*Task item*
Set down the entries again word for word, without any of the images.

[Start of Attachment]

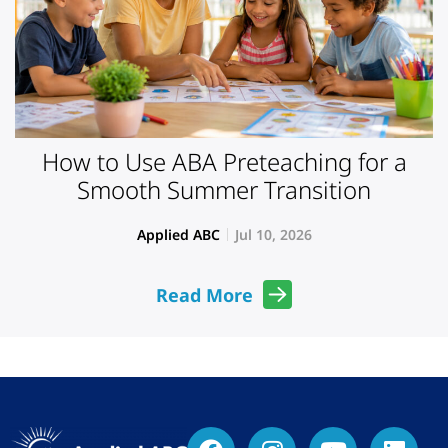
How to Use ABA Preteaching for a
Smooth Summer Transition
Applied ABC
Jul 10, 2026
Read More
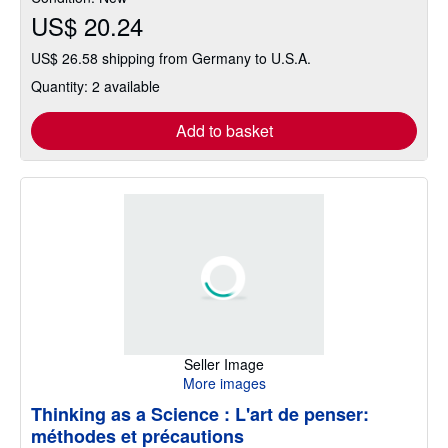
US$ 20.24
US$ 26.58 shipping from Germany to U.S.A.
Quantity: 2 available
Add to basket
Seller Image
More images
Thinking as a Science : L'art de penser:
méthodes et précautions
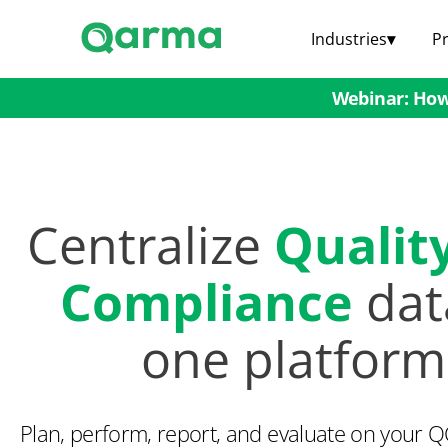
Industries
▾
P
Webinar: How 
Centralize
Qualit
Compliance
dat
one platform
Plan, perform, report, and evaluate on your 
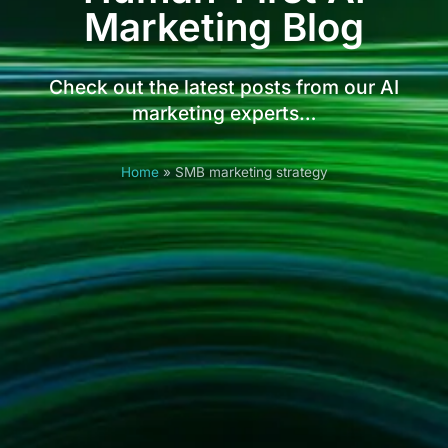
Marketing Blog
Check out the latest posts from our AI
marketing experts…
Home
»
SMB marketing strategy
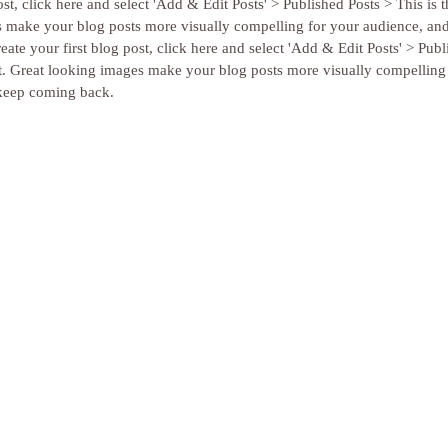
st, click here and select 'Add & Edit Posts' > Published Posts > This is the
s make your blog posts more visually compelling for your audience, an
ate your first blog post, click here and select 'Add & Edit Posts' > Publ
 post. Great looking images make your blog posts more visually compelling
keep coming back. 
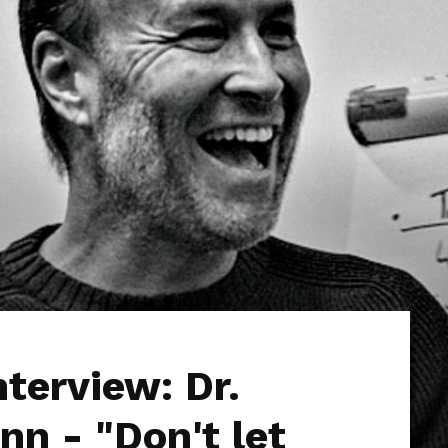
nterview: Dr.
n - "Don't let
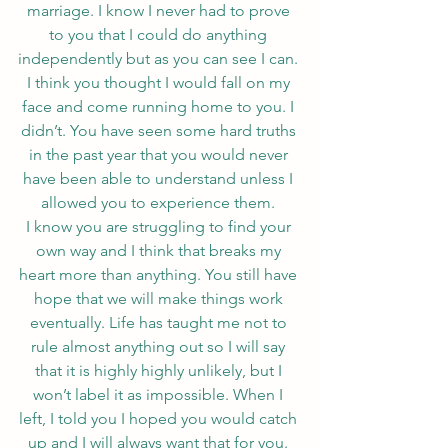
marriage. I know I never had to prove 
to you that I could do anything 
independently but as you can see I can. 
I think you thought I would fall on my 
face and come running home to you. I 
didn’t. You have seen some hard truths 
in the past year that you would never 
have been able to understand unless I 
allowed you to experience them. 
I know you are struggling to find your 
own way and I think that breaks my 
heart more than anything. You still have 
hope that we will make things work 
eventually. Life has taught me not to 
rule almost anything out so I will say 
that it is highly highly unlikely, but I 
won’t label it as impossible. When I 
left, I told you I hoped you would catch 
up and I will always want that for you. 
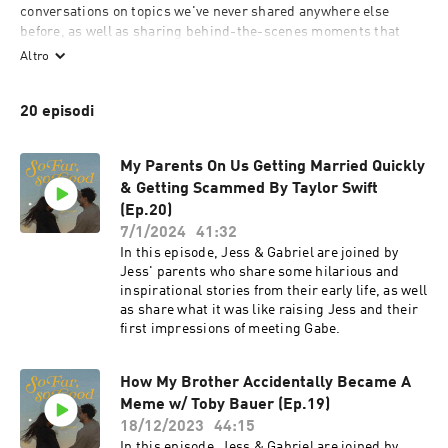
conversations on topics we've never shared anywhere else 
before, as well as sharing behind-the-scenes moments that 
have shaped us, the trials that have tested us, and the joys that 
Altro
have filled our hearts to the brim.

We'll also be talking about juicy stuff from pop culture & having 
20 episodi
guests on the show to chime in as well! We have some really 
exciting ideas for how to invite YOU into the conversation as 
well! So tune in, and let’s do life together!
My Parents On Us Getting Married Quickly
& Getting Scammed By Taylor Swift
(Ep.20)
7/1/2024
41:32
In this episode, Jess & Gabriel are joined by
Jess' parents who share some hilarious and
inspirational stories from their early life, as well
as share what it was like raising Jess and their
first impressions of meeting Gabe.
How My Brother Accidentally Became A
Meme w/ Toby Bauer (Ep.19)
18/12/2023
44:15
In this episode, Jess & Gabriel are joined by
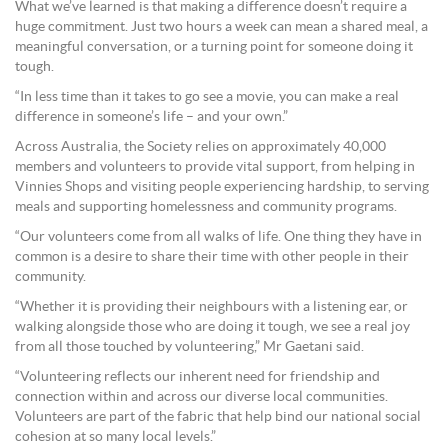
What we’ve learned is that making a difference doesn’t require a
huge commitment. Just two hours a week can mean a shared meal, a
meaningful conversation, or a turning point for someone doing it
tough.
“In less time than it takes to go see a movie, you can make a real
difference in someone’s life – and your own.”
Across Australia, the Society relies on approximately 40,000
members and volunteers to provide vital support, from helping in
Vinnies Shops and visiting people experiencing hardship, to serving
meals and supporting homelessness and community programs.
“Our volunteers come from all walks of life. One thing they have in
common is a desire to share their time with other people in their
community.
“Whether it is providing their neighbours with a listening ear, or
walking alongside those who are doing it tough, we see a real joy
from all those touched by volunteering,” Mr Gaetani said.
“Volunteering reflects our inherent need for friendship and
connection within and across our diverse local communities.
Volunteers are part of the fabric that help bind our national social
cohesion at so many local levels.”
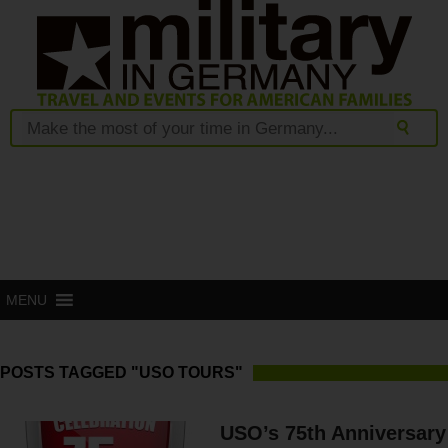
MENU
POSTS TAGGED "USO TOURS"
USO’s 75th Anniversary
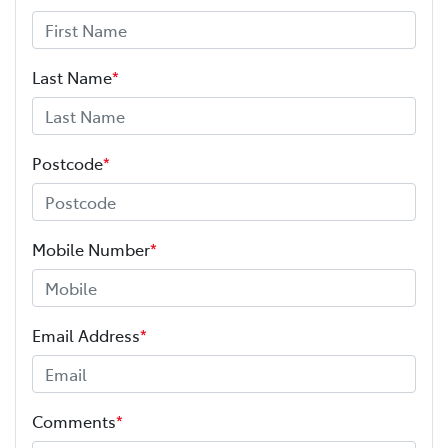
Last Name
*
Postcode
*
Mobile Number
*
Email Address
*
Comments
*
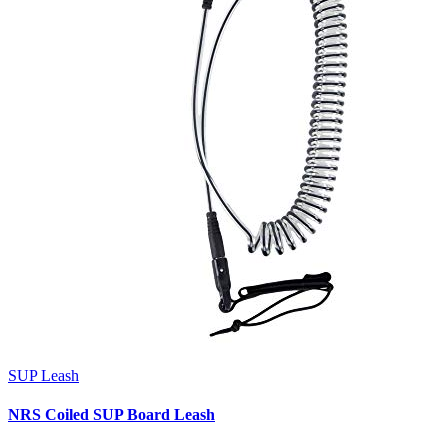
SUP Leash
NRS Coiled SUP Board Leash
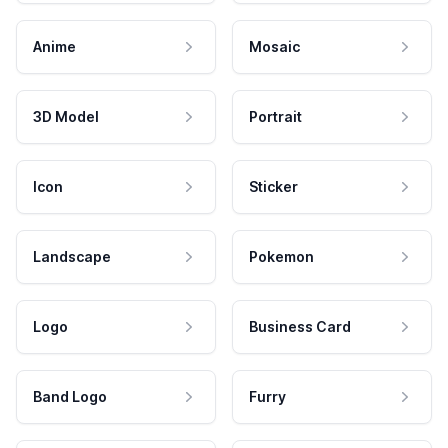
Anime
Mosaic
3D Model
Portrait
Icon
Sticker
Landscape
Pokemon
Logo
Business Card
Band Logo
Furry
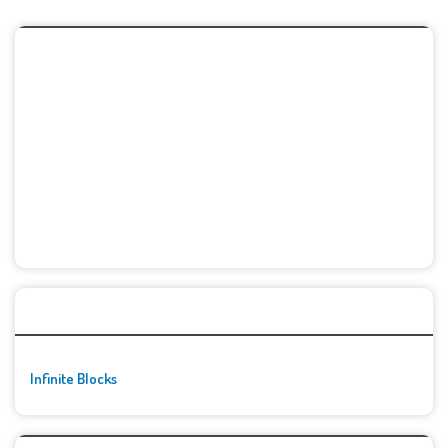
🚀👾 Featured Game
Infinite Blocks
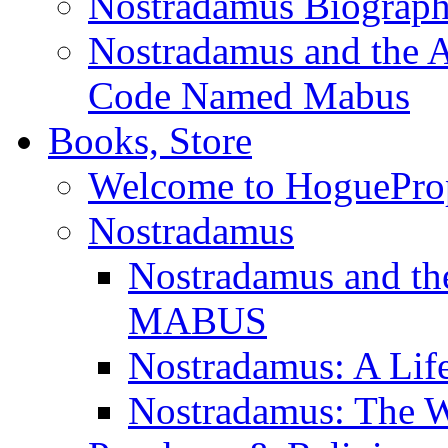
Nostradamus Biograp
Nostradamus and the An
Code Named Mabus
Books, Store
Welcome to HoguePro
Nostradamus
Nostradamus and th
MABUS
Nostradamus: A Lif
Nostradamus: The W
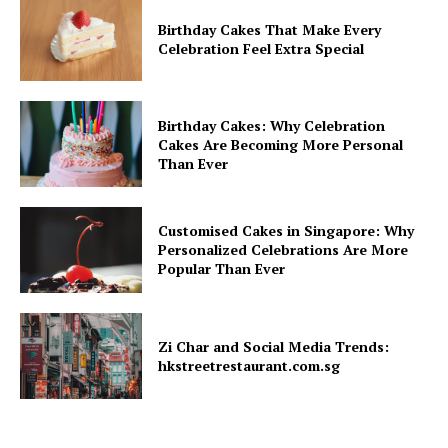
Birthday Cakes That Make Every
Celebration Feel Extra Special
Birthday Cakes: Why Celebration
Cakes Are Becoming More Personal
Than Ever
Customised Cakes in Singapore: Why
Personalized Celebrations Are More
Popular Than Ever
Zi Char and Social Media Trends:
hkstreetrestaurant.com.sg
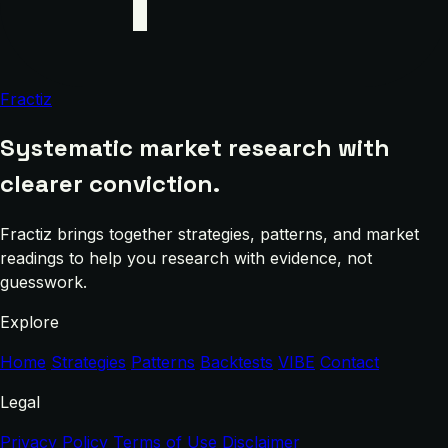
Fractiz
Systematic market research with
clearer conviction.
Fractiz brings together strategies, patterns, and market
readings to help you research with evidence, not
guesswork.
Explore
Home
Strategies
Patterns
Backtests
VIBE
Contact
Legal
Privacy Policy
Terms of Use
Disclaimer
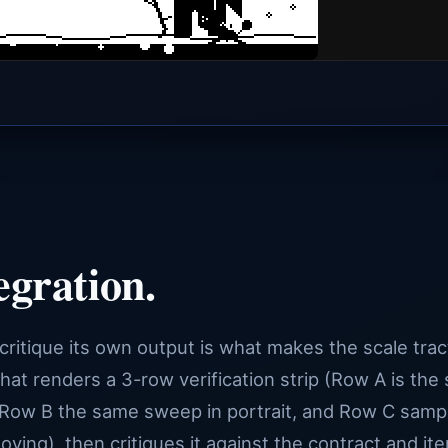
egration.
 critique its own output is what makes the scale trac
hat renders a 3-row verification strip (Row A is the
Row B the same sweep in portrait, and Row C samp
ng), then critiques it against the contract and ite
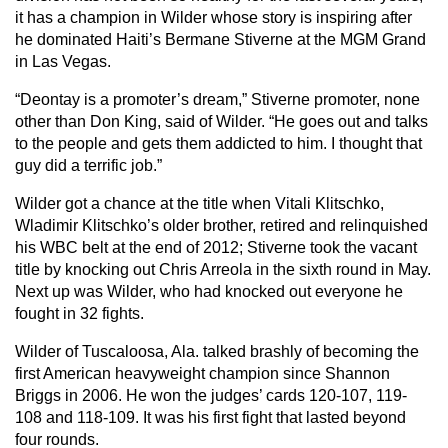
it has a champion in Wilder whose story is inspiring after
he dominated Haiti’s Bermane Stiverne at the MGM Grand
in Las Vegas.
“Deontay is a promoter’s dream,” Stiverne promoter, none
other than Don King, said of Wilder. “He goes out and talks
to the people and gets them addicted to him. I thought that
guy did a terrific job.”
Wilder got a chance at the title when Vitali Klitschko,
Wladimir Klitschko’s older brother, retired and relinquished
his WBC belt at the end of 2012; Stiverne took the vacant
title by knocking out Chris Arreola in the sixth round in May.
Next up was Wilder, who had knocked out everyone he
fought in 32 fights.
Wilder of Tuscaloosa, Ala. talked brashly of becoming the
first American heavyweight champion since Shannon
Briggs in 2006. He won the judges’ cards 120-107, 119-
108 and 118-109. It was his first fight that lasted beyond
four rounds.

[End of Attachment]

*Written response*
How to Use ABA Preteaching for a
Smooth Summer Transition
Applied ABC
Jul 10, 2026
Read More
US$ 20.24
US$ 26.58 shipping from Germany to U.S.A.
Quantity: 2 available
Add to basket
Seller Image
More images
Thinking as a Science : L'art de penser:
méthodes et précautions
Industries
▾
P
Webinar: How 
Centralize
Qualit
Compliance
dat
one platform
Plan, perform, report, and evaluate on your 
Marketing Blog
Check out the latest posts from our AI
marketing experts…
Home
»
SMB marketing strategy
st, click here and select 'Add & Edit Posts' > Published Posts > This is the
s make your blog posts more visually compelling for your audience, an
ate your first blog post, click here and select 'Add & Edit Posts' > Publ
 post. Great looking images make your blog posts more visually compelling
keep coming back. 
nterview: Dr.
n - "Don't let
marriage. I know I never had to prove 
to you that I could do anything 
independently but as you can see I can. 
I think you thought I would fall on my 
face and come running home to you. I 
didn’t. You have seen some hard truths 
in the past year that you would never 
have been able to understand unless I 
allowed you to experience them. 
I know you are struggling to find your 
own way and I think that breaks my 
heart more than anything. You still have 
hope that we will make things work 
eventually. Life has taught me not to 
rule almost anything out so I will say 
that it is highly highly unlikely, but I 
won’t label it as impossible. When I 
left, I told you I hoped you would catch 
up and I will always want that for you. 
conversations on topics we've never shared anywhere else 
before, as well as sharing behind-the-scenes moments that 
have shaped us, the trials that have tested us, and the joys that 
Altro
have filled our hearts to the brim.

We'll also be talking about juicy stuff from pop culture & having 
20 episodi
guests on the show to chime in as well! We have some really 
exciting ideas for how to invite YOU into the conversation as 
well! So tune in, and let’s do life together!
My Parents On Us Getting Married Quickly
& Getting Scammed By Taylor Swift
(Ep.20)
7/1/2024
41:32
In this episode, Jess & Gabriel are joined by
Jess' parents who share some hilarious and
inspirational stories from their early life, as well
as share what it was like raising Jess and their
first impressions of meeting Gabe.
How My Brother Accidentally Became A
Meme w/ Toby Bauer (Ep.19)
18/12/2023
44:15
In this episode, Jess & Gabriel are joined by
What we’ve learned is that making a difference doesn’t require a
huge commitment. Just two hours a week can mean a shared meal, a
meaningful conversation, or a turning point for someone doing it
tough.
“In less time than it takes to go see a movie, you can make a real
difference in someone’s life – and your own.”
Across Australia, the Society relies on approximately 40,000
members and volunteers to provide vital support, from helping in
Vinnies Shops and visiting people experiencing hardship, to serving
meals and supporting homelessness and community programs.
“Our volunteers come from all walks of life. One thing they have in
common is a desire to share their time with other people in their
community.
“Whether it is providing their neighbours with a listening ear, or
walking alongside those who are doing it tough, we see a real joy
from all those touched by volunteering,” Mr Gaetani said.
“Volunteering reflects our inherent need for friendship and
connection within and across our diverse local communities.
Volunteers are part of the fabric that help bind our national social
cohesion at so many local levels.”
MENU
POSTS TAGGED "USO TOURS"
USO’s 75th Anniversary
Last Name
*
Postcode
*
Mobile Number
*
Email Address
*
Comments
*
SUP Leash
NRS Coiled SUP Board Leash
Anime
Mosaic
3D Model
Portrait
Icon
Sticker
Landscape
Pokemon
Logo
Business Card
Band Logo
Furry
🚀👾 Featured Game
Infinite Blocks
Nostradamus Biograp
Nostradamus and the An
Code Named Mabus
Books, Store
Welcome to HoguePro
Nostradamus
Nostradamus and th
MABUS
Nostradamus: A Lif
Nostradamus: The W
Birthday Cakes That Make Every
Celebration Feel Extra Special
Birthday Cakes: Why Celebration
Cakes Are Becoming More Personal
Than Ever
Customised Cakes in Singapore: Why
Personalized Celebrations Are More
Popular Than Ever
Zi Char and Social Media Trends:
hkstreetrestaurant.com.sg
Fractiz
Systematic market research with
clearer conviction.
Fractiz brings together strategies, patterns, and market
readings to help you research with evidence, not
guesswork.
Explore
Home
Strategies
Patterns
Backtests
VIBE
Contact
Legal
Privacy Policy
Terms of Use
Disclaimer
egration.
 critique its own output is what makes the scale trac
hat renders a 3-row verification strip (Row A is the
Row B the same sweep in portrait, and Row C samp
ng), then critiques it against the contract and ite
it has a champion in Wilder whose story is inspiring after
he dominated Haiti’s Bermane Stiverne at the MGM Grand
in Las Vegas.
“Deontay is a promoter’s dream,” Stiverne promoter, none
other than Don King, said of Wilder. “He goes out and talks
to the people and gets them addicted to him. I thought that
guy did a terrific job.”
Wilder got a chance at the title when Vitali Klitschko,
Wladimir Klitschko’s older brother, retired and relinquished
his WBC belt at the end of 2012; Stiverne took the vacant
title by knocking out Chris Arreola in the sixth round in May.
Next up was Wilder, who had knocked out everyone he
fought in 32 fights.
Wilder of Tuscaloosa, Ala. talked brashly of becoming the
first American heavyweight champion since Shannon
Briggs in 2006. He won the judges’ cards 120-107, 119-
108 and 118-109. It was his first fight that lasted beyond
four rounds.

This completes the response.